Tarde de otoño

Difícil afirmar si estaban allí juntos para hablar o para beber, también fumaban, sin poder distinguirlos al completo puesto que a la mayoría los ocultaba la marquesina del aparcamiento bajo la que confraternizaban, un par de ellos de espaldas a la luz gestualizando o con el vaso en la mano. En el capó de un coche oscuro más vasos y una botella en el suelo, a las nueve de la noche de un templado día de otoño en el que probablemente hay muchas otras cosas que hacer que beber en medio de ningún sitio, aunque tal vez lo que cuenta es estar un rato con los colegas, de ese modo olvidas las preocupaciones y ocupaciones a las que deberías atender pero con las que no tienes ganas de lidiar, a un paso del todo esto es una mierda y no tener otra cosa que llevarte a la boca.

Vestían de oscuro, de cualquier modo, prendas cómodas y económicas que cumplen a la perfección el hecho de tener que cubrirse, además de por el frio porque no vas a ir en pelotas por la calle, sin que ninguno de ellos destacase, tampoco ella, o ellas, difícil de advertir en un fondo de sombras, tan solo las voces. Sin levantar el tono, sin malos rollos, enfados ni sentencias, advertencias o amenazas. Perfectamente adaptados al lugar que la sociedad previamente les ha asignado, no porque ellos lo hayan elegido, sino porque desde que vinieron a este mundo sus aspiraciones aguardaban escritas en un sobre sellado sobre el que no tendrían potestad; quedaba asumir el papel y tirar para adelante.

Hablaban de no llegar a final de mes, de los hijos, concebidos sin pasión, solo sexo, un convencimiento tardío o mayormente porque ella sí quería tenerlos e insistió; a ellos en cierto modo les daba igual, no lo tenían muy claro -no tenían nada claro. Ocurre que si no tienes para ti tampoco tendrás para los críos -aunque si quieres tenerlos, ¿por qué no?-; estaban los padres, que siempre tienen algo con qué ayudar, o al menos cuidarlos y alimentarlos cuando ellos no estén o no puedan, que suele ser la generalidad.

No acababan de entender cómo fulanita colgaba constantemente en las redes todo lo que hacían, los regalos de sus hija, las comidas, los viajes de fin de semana, el coche… Porque con 950 al mes tampoco se está para tirar cohetes, yo no llego para los tres; y ella no gana más, serán sus padres, pero jode, parece que te estuviera echando en cara que eres un inútil. Yo sin mis padres no podría, me quedaría a medias. No sé cómo lo hace. Entre el coche, la luz y el agua y las cuatro cosas para comer a mí no me da para mucho más. Ya. Si mis padres no se llevaran al crío después del colegio no podría pagar las facturas, es imposible…

Hablaban y bebían, indistintamente, como si estar vivos fuera precisamente eso, charlar con los colegas de cómo te va -ni mal ni bien. El trabajo funciona lo que funciona; aunque ahora estoy cobrando la ayuda familiar. La afirmación causaba menos revuelo que comprensión, tampoco ira o indignación, ni expectativas, más resignación si cabe, ni fuerzas ni ganas de despotricar contra quien quiera que tuviera la culpa; o es que directamente no había nombres ni culpables, los mismos de siempre, o sea, nadie, como de costumbre, igual que estaban allí.

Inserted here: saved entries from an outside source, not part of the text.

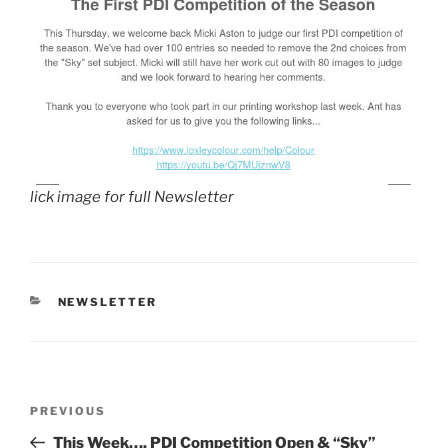
lick image for full Newsletter
CATEGORIES
NEWSLETTER
Post
Previous
PREVIOUS
navigation
Post
This Week…. PDI Competition Open & “Sky”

Se volvía a rellenar el vaso o se tiraba directamente de botella, según. Rondarían la treintena, poco más, o menos.

Transcurría la noche bajo aquella marquesina de un centro de enseñanza cerrado a cal y canto, un buen lugar para departir cuando no hay otra cosa mejor que hacer, tampoco volver a casa, donde toca enfrentarse a lo que hay que enfrentarse, y para eso como que no hay muchas ganas. Hasta que llegue la hora o cuando la conversación se agote, o alguien afirme tener prisa porque en el fondo no debería estar allí, hablando de lo que no se puede cambiar, de lo que hay, de no disponer, o disponer de poco, casi nada; también sin fuerzas o ganas para quejarse, el destino -pero eso tan complicado del destino les pillaba lejos, no les hacía falta. Es cierto que la situación sonaba a irremediable sin que diera para futuro, o uno tan oscuro como una noche sin luna; ya irían viendo. Al menos no andaban de médicos, lo que faltaba, entonces sí que estás muerto en vida.